Text block -

* * * * *

Beyond Trickery: Houdini at Niagara Falls

While in New York City, I took in a few films I would have otherwise missed (the intoxicating My Winnipeg, featuring 1940s B-movie actress Ann Savage) or given a miss (the eerie Happening, which went nowhere, but worked well as a prolonged exercise in foreshadowing). Of these offerings, The Incredible Hulk was certainly the least, despite the compelling opening sequences shot on location in Brazil. Thereafter, Fantastic Four and X-Men: The Last Stand screenwriter’s Zack Penn’s adaptation of the Marvel strip exhausted itself, like so many of today’s nominal blockbusters, in CGI trickery that, after all these years, still fails to convince me.

Lou Ferrigno’s cameo sure made me long for the days in which monsters were made of materials that a more or less effectively resembled flesh and bone and stuntmen were at hand to bruise and break theirs for our amusement—the kind of hands-on work recalled for us in the unlikely medium of radio as a series of dramatic reenactments titled Daredevils of Hollywood.

I appreciate a solid stunt or expertly executed legerdemain, which is why I admire the work of the digits-deficient Harold Lloyd and the spectacles of the silent era in general.

During a visit to Niagara Falls, I wondered whether Harry Houdini, who also starred in a series of silent films, had ever gone over them in a barrel. He did not; but that is just the kind of stunt his public would have expected of the great escape artist, whose specter looms large in Michael Chabon’s The Amazing Adventures of Kavalier & Clay, which I had devoured not long before my trip to Niagara.

* * * * *

Dataset excerpt -
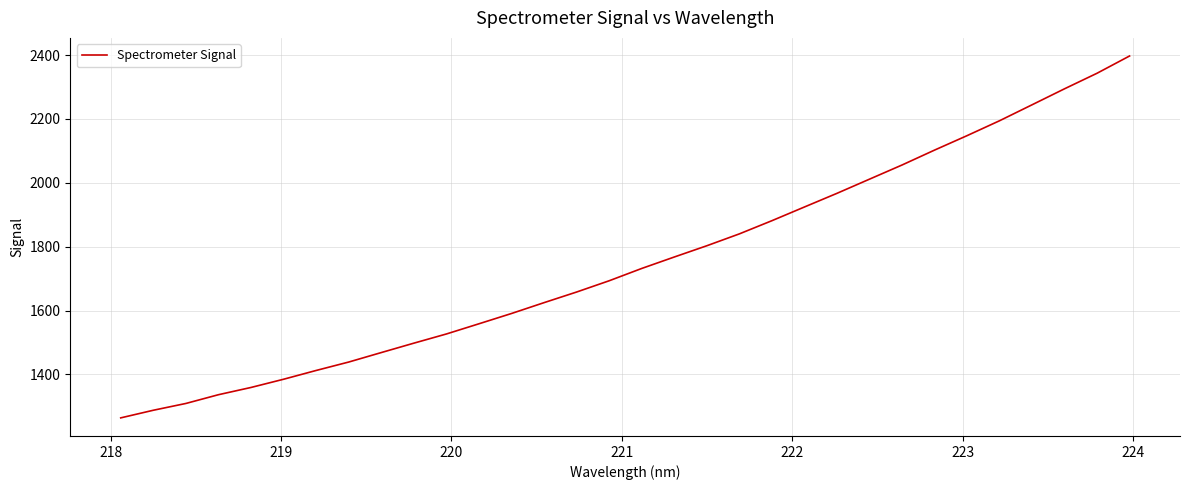

What is the difference between the maximum and minimum values?

1133.2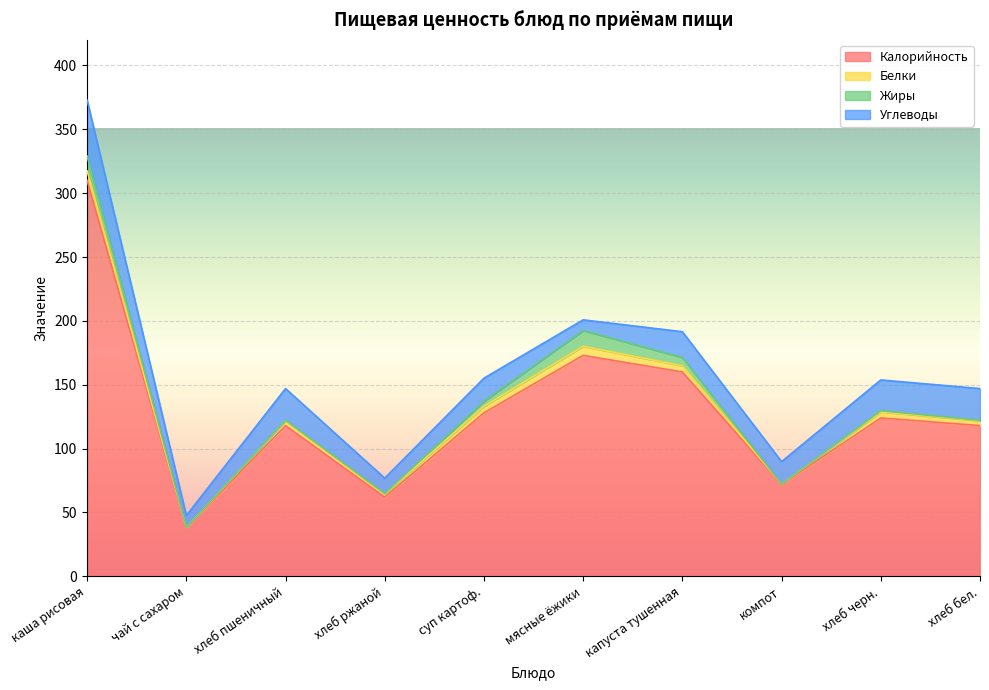

Does the chart display data point markers on the line(s)?

No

* * * * *

In the text about Houdini at Niagara Falls, which novel had the author read not long before the trip to Niagara?

Expected output - Michael Chabon's The Amazing Adventures of Kavalier & Clay